Single-leg exercises performed between 30 and 90 degrees of knee flexion consistently produce better H:Q ratios. Single-leg squats with a forward trunk lean, performed to about 45 to 56 degrees of knee flexion, generated ratios above 0.60 in research. The forward lean increases hamstring tension by shifting your center of gravity. A modified single-leg squat, where the non-working leg rests on a 12-inch step and the working knee stays behind the toes, also produces favorable ratios by pushing the load posteriorly.

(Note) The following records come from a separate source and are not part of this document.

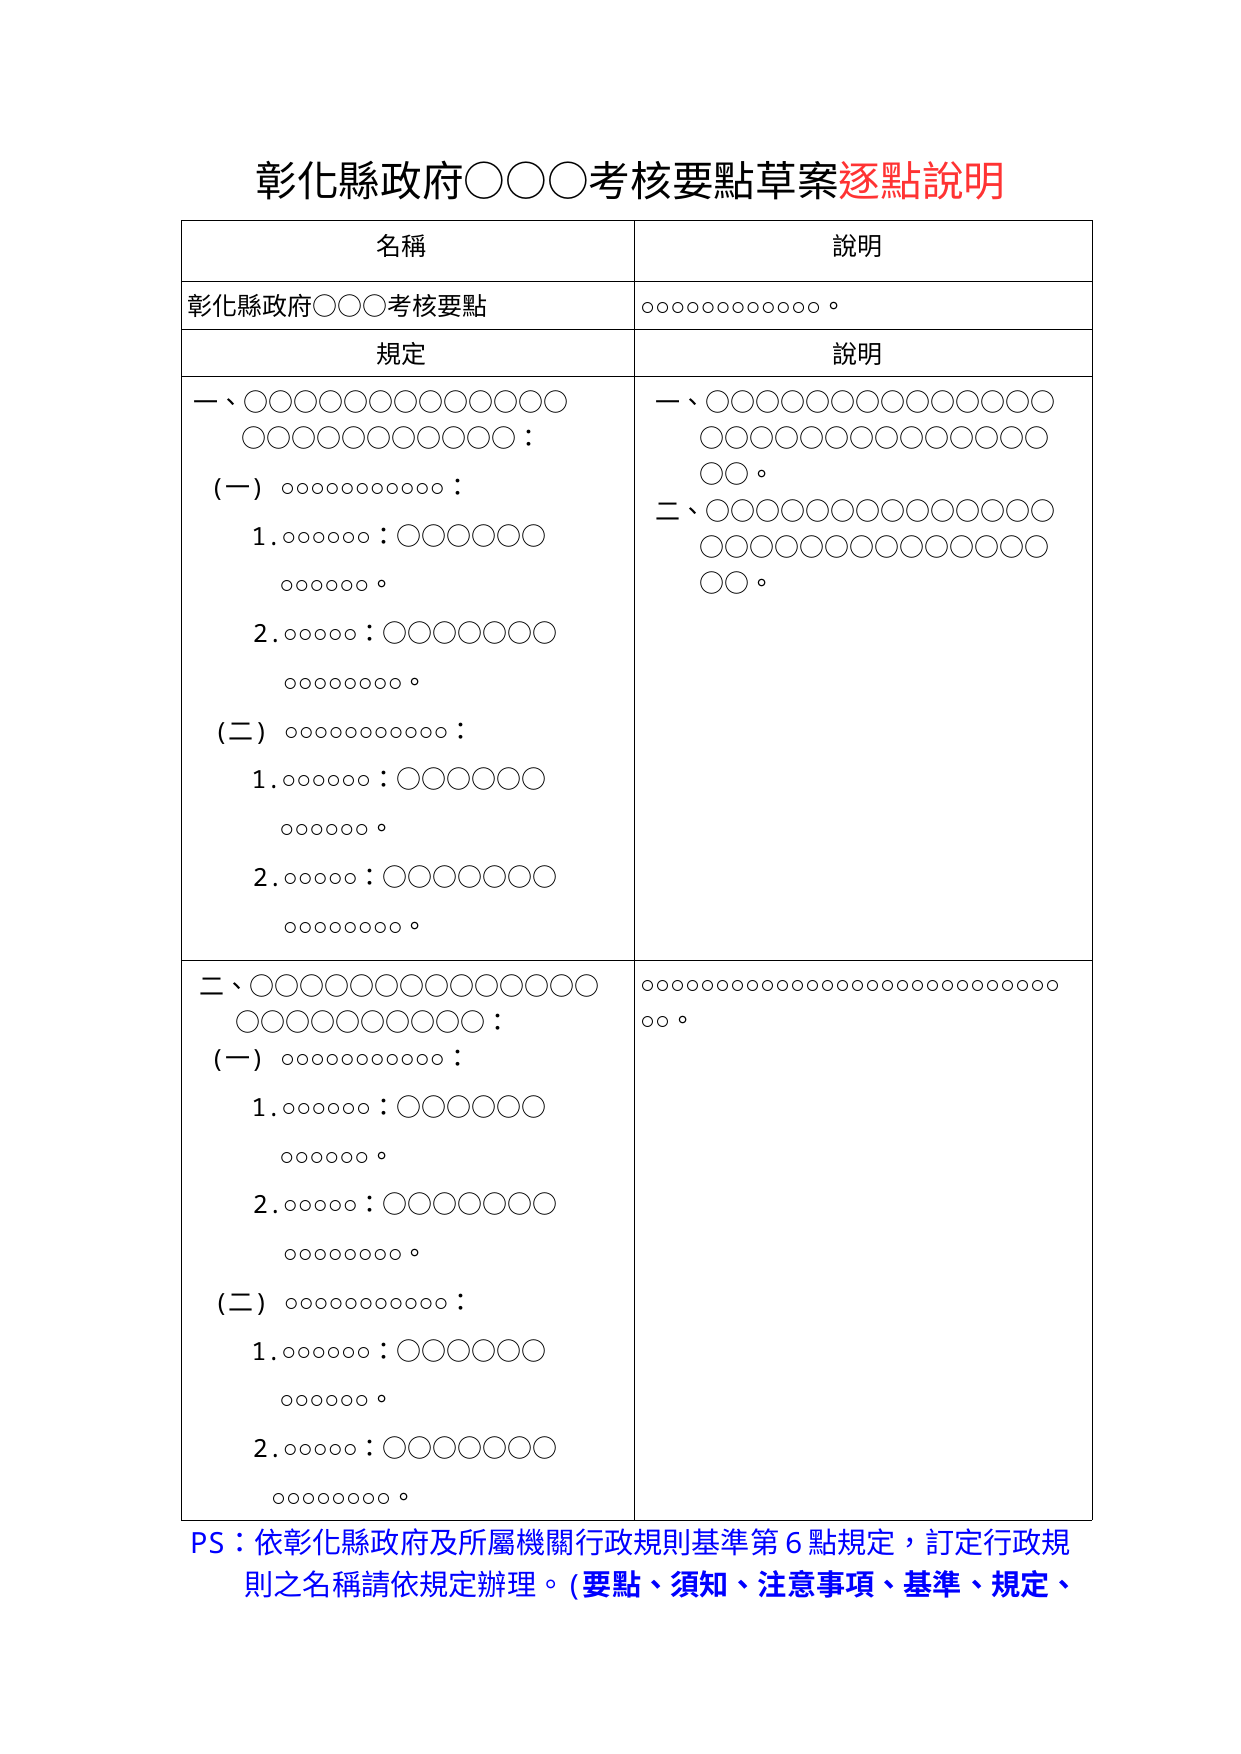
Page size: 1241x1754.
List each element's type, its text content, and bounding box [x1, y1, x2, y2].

table_cell ○○○○○○○○○○○○○○○○○○○○○○○○○○○○○○。 [635, 961, 1092, 1519]
table_cell 二、○○○○○○○○○○○○○○○○○○○○○○○○： (一) ○○○○○○○○○○○： 1.○○○○○○：○○○○○○ ○○○○○○。 2.○○○○○：○○○○○○○ ○○○○○○○○。 (二) ○○○○○○○○○○○： 1.○○○○○○：○○○○○○ ○○○○○○。 2.○○○○○：○○○○○○○ ○○○○○○○○。 [182, 961, 634, 1519]
table_cell 說明 [635, 330, 1092, 376]
table_cell 一、○○○○○○○○○○○○○○○○○○○○○○○○○○○○○○。 二、○○○○○○○○○○○○○○○○○○○○○○○○○○○○○○。 [635, 377, 1092, 960]
text 彰化縣政府○○○考核要點草案逐點說明 [177, 148, 1093, 208]
table_cell ○○○○○○○○○○○○。 [635, 282, 1092, 328]
text PS：依彰化縣政府及所屬機關行政規則基準第6點規定，訂定行政規則之名稱請依規定辦理。(要點、須知、注意事項、基準、規定、 [190, 1519, 1093, 1604]
table_cell 一、○○○○○○○○○○○○○○○○○○○○○○○○： (一) ○○○○○○○○○○○： 1.○○○○○○：○○○○○○ ○○○○○○。 2.○○○○○：○○○○○○○ ○○○○○○○○。 (二) ○○○○○○○○○○○： 1.○○○○○○：○○○○○○ ○○○○○○。 2.○○○○○：○○○○○○○ ○○○○○○○○。 [182, 377, 634, 960]
table_cell 規定 [182, 330, 634, 376]
table_header 名稱 [182, 221, 634, 281]
table_cell 彰化縣政府○○○考核要點 [182, 282, 634, 328]
table_header 說明 [635, 221, 1092, 281]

Lateral step-ups show the same pattern: a taller step (around 20 cm) with deeper knee flexion (roughly 68 degrees) produced an H:Q ratio of 0.61, while a shorter step with only 30 degrees of flexion dropped to 0.23 to 0.39. The deeper you bend your knee and hip during these exercises, the more your hamstrings contribute.
For direct hamstring strengthening, Romanian deadlifts, Nordic hamstring curls, and lying leg curls all target the hamstrings preferentially. Pairing these with your existing quadriceps-heavy movements, rather than simply adding more squats, is the most effective way to bring a low ratio up over time.
Tracking Your Ratio Over Time
If you’re using the H:Q ratio to monitor rehab progress or training balance, consistency in your testing setup is essential. Use the same machine, the same testing speed, and the same contraction type each time. Small changes in seat position or warm-up protocol can shift your numbers enough to obscure real changes in strength balance. Testing at two speeds (typically 60°/s and 180°/s or 240°/s) gives you a more complete picture than a single speed, since the ratio behaves differently at slow versus fast velocities.
Retest intervals of 6 to 8 weeks are common in rehab settings. In healthy athletes focused on injury prevention, testing once or twice per season during preseason screening captures meaningful shifts without over-testing.